# Math Help - Why is log(0,0)=indeterminate while 0^1=0? Why is log(0,5)=0 if 0^0=indeterminate?

1. ## Why is log(0,0)=indeterminate while 0^1=0? Why is log(0,5)=0 if 0^0=indeterminate?

Hello everyone.
I'm wondering why log(0,0) is indeterminate while 0^1=0?
And why log(0,5)=0 exponent when 0^0=indeterminate?
I'm a little bit confused here.
Thanks.

2. ## Re: Why is log(0,0)=indeterminate while 0^1=0? Why is log(0,5)=0 if 0^0=indeterminate

Originally Posted by BrokenCalculator
Hello everyone.
I'm wondering why log(0,0) is indeterminate while 0^1=0?
And why log(0,5)=0 exponent when 0^0=indeterminate?
What you posted makes no sense.
Give an example if necessary.

3. ## Re: Why is log(0,0)=indeterminate while 0^1=0? Why is log(0,5)=0 if 0^0=indeterminate

log(0,0) isn't "indeterminant", it is "undefined". I don't know what 0^1= 0 has to do with that.
I don't know what you mean by "log(0,5)= 0 exponent". Assuming you mean the natural logarithm, log(0,5)= -0.693, approximately, not 0.
0^0 is indeterminant because the are different function which if you replace the variable by 0, give "0^0" but have different limits as the variable goes to 0. One example is 0^x as x goes to 0, which has limit 0 as x goes to 0, another is x^0 as x goes to 0, which has limit 1 as x goes to 0.

4. ## Re: Why is log(0,0)=indeterminate while 0^1=0? Why is log(0,5)=0 if 0^0=indeterminate

Originally Posted by Plato
What you posted makes no sense.
Give an example if necessary.
I've always thought logarithm operation was opposite of exponentiation just like division is opposite of multiplication.
Here is an example to show what I mean:
3^4=81 or 1*3*3*3*3=81
Now, log(3,81)=4 or 81/3/3/3/3=1

Wouldn't log(0,0) be equal to 1 considering an example above and since 0^1=0?
The same goes for log(0,5), how can it be 0 if 0^0=indeterminate?

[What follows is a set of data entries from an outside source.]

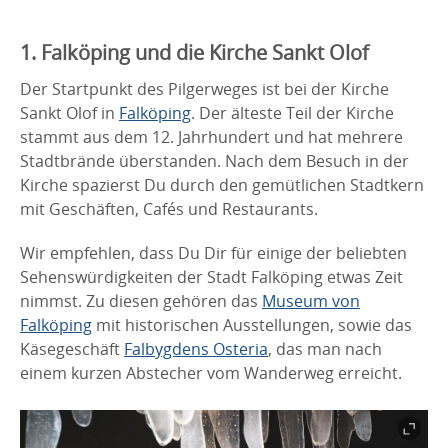
1. Falköping und die Kirche Sankt Olof
Der Startpunkt des Pilgerweges ist bei der Kirche
Sankt Olof in
Falköping
. Der älteste Teil der Kirche
stammt aus dem 12. Jahrhundert und hat mehrere
Stadtbrände überstanden. Nach dem Besuch in der
Kirche spazierst Du durch den gemütlichen Stadtkern
mit Geschäften, Cafés und Restaurants.
Wir empfehlen, dass Du Dir für einige der beliebten
Sehenswürdigkeiten der Stadt Falköping etwas Zeit
nimmst. Zu diesen gehören das
Museum von
Falköping
mit historischen Ausstellungen, sowie das
Käsegeschäft
Falbygdens Osteria
, das man nach
einem kurzen Abstecher vom Wanderweg erreicht.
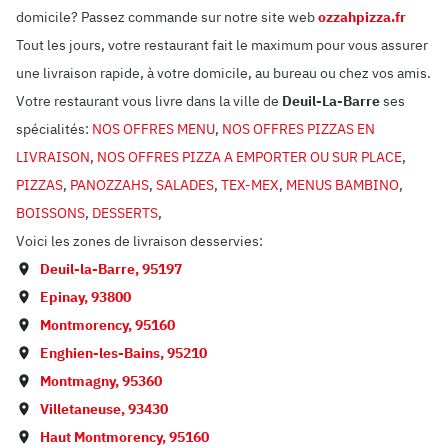
domicile? Passez commande sur notre site web
ozzahpizza.fr
Tout les jours, votre restaurant fait le maximum pour vous assurer
une livraison rapide, à votre domicile, au bureau ou chez vos amis.
Votre restaurant vous livre dans la ville de
Deuil-La-Barre
ses
spécialités:
NOS OFFRES MENU
,
NOS OFFRES PIZZAS EN
LIVRAISON
,
NOS OFFRES PIZZA A EMPORTER OU SUR PLACE
,
PIZZAS
,
PANOZZAHS
,
SALADES
,
TEX-MEX
,
MENUS BAMBINO
,
BOISSONS
,
DESSERTS
,
Voici les zones de livraison desservies:
Deuil-la-Barre
,
95197
Epinay
,
93800
Montmorency
,
95160
Enghien-les-Bains
,
95210
Montmagny
,
95360
Villetaneuse
,
93430
Haut Montmorency
,
95160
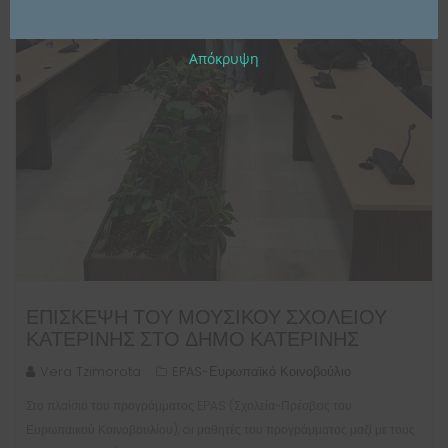
Απόκρυψη
ΕΠΊΣΚΕΨΗ ΤΟΥ ΜΟΥΣΙΚΟΎ ΣΧΟΛΕΊΟΥ
ΚΑΤΕΡΊΝΗΣ ΣΤΟ ΔΉΜΟ ΚΑΤΕΡΊΝΗΣ
Vera Tzimorota
EPAS-Ευρωπαϊκό Κοινοβούλιο
Στο πλαίσιο του προγράμματος EPAS (Σχολεία-Πρέσβεις του
Ευρωπαικού Κοινοβουλίου), oι μαθητές του προγράμματος μαζί με τους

Originally Posted by HallsofIvy
log(0,0) isn't "indeterminant", it is "undefined". I don't know what 0^1= 0 has to do with that.
I don't know what you mean by "log(0,5)= 0 exponent". Assuming you mean the natural logarithm, log(0,5)= -0.693, approximately, not 0.
0^0 is indeterminant because the are different function which if you replace the variable by 0, give "0^0" but have different limits as the variable goes to 0. One example is 0^x as x goes to 0, which has limit 0 as x goes to 0, another is x^0 as x goes to 0, which has limit 1 as x goes to 0.
Sorry, my Microsoft Math shows the result as indeterminate, so I decided to call it that.
As far as my understanding goes, 0^1=0 shows the exponent, or the resultant value of log(0,0) should be 1. Isn't logarithm used to find exponents? Why doens't it match?
May I ask what you mean by "natural logarithm"? I'm new to math and unfortunately don't know much. Please guide me in the right direction with a short explanation if you will, what natural exponents are and what other exponents there are so I can start learning what's needed.
Thanks.

5. ## Re: Why is log(0,0)=indeterminate while 0^1=0? Why is log(0,5)=0 if 0^0=indeterminate

you are confusing the BASE with the EXPONENT.

log(0) would be: "what number is it such that e^x = 0?" there is no such number x. if there WAS such a number, it would be more negative than any other number. we could (and some do) call:

log(0) = -∞.

the opposite OPERATION of "exponentiation" (for a fixed exponent a), that is to say x^a, is taking the a-th ROOT, that is: x^(1/a).

if you are looking for something like: "log base 0", that doesn't work. the function 0^x is 0 at every number x except 1 (a horizontal line with perhaps one point missing, or moved). the "inverse function" of that would be a VERTICAL line x= 0, which makes it impossible to determine WHICH y-value it takes at x = 0, and there ISN'T any y-value at other x's.